If you want a clear, simple, "Most Interesting Man in the World" verdict on the Canadian government, it would have to be "No."  Especially after the latest Auditor-General's report.  The state is not just incompetent.  It seems to have given up.

News accounts of the latest AG horror stories might convince you the government is filled with complacent fools.  But actually the public service has high recruiting standards.  And hard as it may be to believe when confronting some demoralized, hollow bureaucrat on the front lines, it attracts idealists who believe that shiny rhetoric about "agents of change."  Sure, it also attracts time-servers who can't believe the pay and job security there compared to the real world.  But at the core are smart dedicated people doing an awful job.

Worse, they know it.  What you're seeing isn't complacency, it's demoralization.

Consider this tidbit from Wednesday's National Post: "Three federal bodies that are responsible for more than two-thirds of the government's historic structures don't have adequate plans to protect them.  National Defence, Fisheries and Oceans, and Parks Canada don't even have a handle on what buildings they own, let alone resources and strategies for conserving delicate heritage sites."

[Material shown]:
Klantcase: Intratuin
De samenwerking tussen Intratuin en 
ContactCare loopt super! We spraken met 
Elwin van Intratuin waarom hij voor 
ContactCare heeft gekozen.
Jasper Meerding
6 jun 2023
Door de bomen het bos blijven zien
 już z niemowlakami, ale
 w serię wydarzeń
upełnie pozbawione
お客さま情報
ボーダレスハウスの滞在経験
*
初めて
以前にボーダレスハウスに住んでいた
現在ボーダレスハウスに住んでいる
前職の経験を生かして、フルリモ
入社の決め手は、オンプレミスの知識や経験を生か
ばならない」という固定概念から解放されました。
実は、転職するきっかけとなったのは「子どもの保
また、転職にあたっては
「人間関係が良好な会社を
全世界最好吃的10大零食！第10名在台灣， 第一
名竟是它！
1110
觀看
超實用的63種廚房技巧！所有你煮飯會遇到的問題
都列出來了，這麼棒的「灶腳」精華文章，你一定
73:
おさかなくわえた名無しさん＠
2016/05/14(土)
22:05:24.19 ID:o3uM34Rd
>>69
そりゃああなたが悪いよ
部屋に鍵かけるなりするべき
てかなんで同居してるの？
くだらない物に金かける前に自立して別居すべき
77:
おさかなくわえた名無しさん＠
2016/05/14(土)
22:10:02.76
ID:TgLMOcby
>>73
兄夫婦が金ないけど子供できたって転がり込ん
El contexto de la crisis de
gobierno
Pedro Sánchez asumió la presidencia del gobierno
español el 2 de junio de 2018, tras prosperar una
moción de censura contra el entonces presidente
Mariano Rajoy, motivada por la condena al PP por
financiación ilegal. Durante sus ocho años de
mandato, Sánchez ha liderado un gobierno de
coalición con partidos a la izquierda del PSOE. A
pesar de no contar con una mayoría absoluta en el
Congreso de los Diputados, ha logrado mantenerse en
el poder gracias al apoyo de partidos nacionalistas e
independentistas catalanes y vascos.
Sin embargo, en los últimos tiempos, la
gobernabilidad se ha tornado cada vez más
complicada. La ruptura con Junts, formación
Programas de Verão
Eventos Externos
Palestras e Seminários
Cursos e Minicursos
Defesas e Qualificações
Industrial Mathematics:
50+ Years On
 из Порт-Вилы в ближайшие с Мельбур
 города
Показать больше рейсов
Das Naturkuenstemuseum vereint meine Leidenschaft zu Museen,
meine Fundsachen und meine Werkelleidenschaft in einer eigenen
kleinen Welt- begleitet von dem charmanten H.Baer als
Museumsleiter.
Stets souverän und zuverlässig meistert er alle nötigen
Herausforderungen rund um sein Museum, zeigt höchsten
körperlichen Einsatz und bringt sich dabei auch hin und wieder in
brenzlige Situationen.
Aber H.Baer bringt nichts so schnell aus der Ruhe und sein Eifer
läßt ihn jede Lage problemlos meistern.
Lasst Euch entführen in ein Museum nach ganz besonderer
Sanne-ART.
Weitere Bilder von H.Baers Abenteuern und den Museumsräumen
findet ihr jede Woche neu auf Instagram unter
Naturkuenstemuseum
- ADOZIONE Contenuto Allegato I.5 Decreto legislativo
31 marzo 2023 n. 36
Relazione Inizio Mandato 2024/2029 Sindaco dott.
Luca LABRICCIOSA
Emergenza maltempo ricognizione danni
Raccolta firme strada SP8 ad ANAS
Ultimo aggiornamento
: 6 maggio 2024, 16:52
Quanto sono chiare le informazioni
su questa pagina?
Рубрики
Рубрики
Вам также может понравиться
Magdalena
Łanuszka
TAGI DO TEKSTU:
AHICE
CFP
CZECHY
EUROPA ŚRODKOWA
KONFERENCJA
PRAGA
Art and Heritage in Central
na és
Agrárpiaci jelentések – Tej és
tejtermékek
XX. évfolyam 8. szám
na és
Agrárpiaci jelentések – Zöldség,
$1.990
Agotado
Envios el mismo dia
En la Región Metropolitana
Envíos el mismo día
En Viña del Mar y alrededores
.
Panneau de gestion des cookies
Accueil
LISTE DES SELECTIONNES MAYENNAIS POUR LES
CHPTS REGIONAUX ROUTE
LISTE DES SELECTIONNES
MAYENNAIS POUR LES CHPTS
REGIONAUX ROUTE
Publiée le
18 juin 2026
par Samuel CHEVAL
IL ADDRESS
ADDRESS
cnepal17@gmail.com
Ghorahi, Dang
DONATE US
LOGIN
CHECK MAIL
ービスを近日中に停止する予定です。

[Work to complete]:
[A] From the commentary on the Canadian government, write out the passage from "If you want" to "an awful job.".
[B] In the commentary on the Canadian government, which three federal bodies are said to lack adequate plans to protect historic structures?
[C] Continue the commentary on the Canadian government from where it stops.

[Answer set]:
[A]
If you want a clear, simple, "Most Interesting Man in the World" verdict on the Canadian government, it would have to be "No."  Especially after the latest Auditor-General's report.  The state is not just incompetent.  It seems to have given up.

News accounts of the latest AG horror stories might convince you the government is filled with complacent fools.  But actually the public service has high recruiting standards.  And hard as it may be to believe when confronting some demoralized, hollow bureaucrat on the front lines, it attracts idealists who believe that shiny rhetoric about "agents of change."  Sure, it also attracts time-servers who can't believe the pay and job security there compared to the real world.  But at the core are smart dedicated people doing an awful job.

[B] National Defence, Fisheries and Oceans, and Parks Canada.

[C]
So has no bright young person damp behind their oreilles come in and gone hey, where's the inventory of historic structures?  And when told wearily there isn't one said gee, boss, can I create one?  And been told sure thing, kid, go have fun?  Of course.  Then they've hit the usual wall of paralyzing caution in which bureaucratic turf wars are just particularly big bricks.  Five years later they're the weary superior telling the rookie go have fun.

If it were possible to do such things within the federal government as currently structured, some gung ho recruit or sparkly high-flyer would have done it.  So clearly it's not.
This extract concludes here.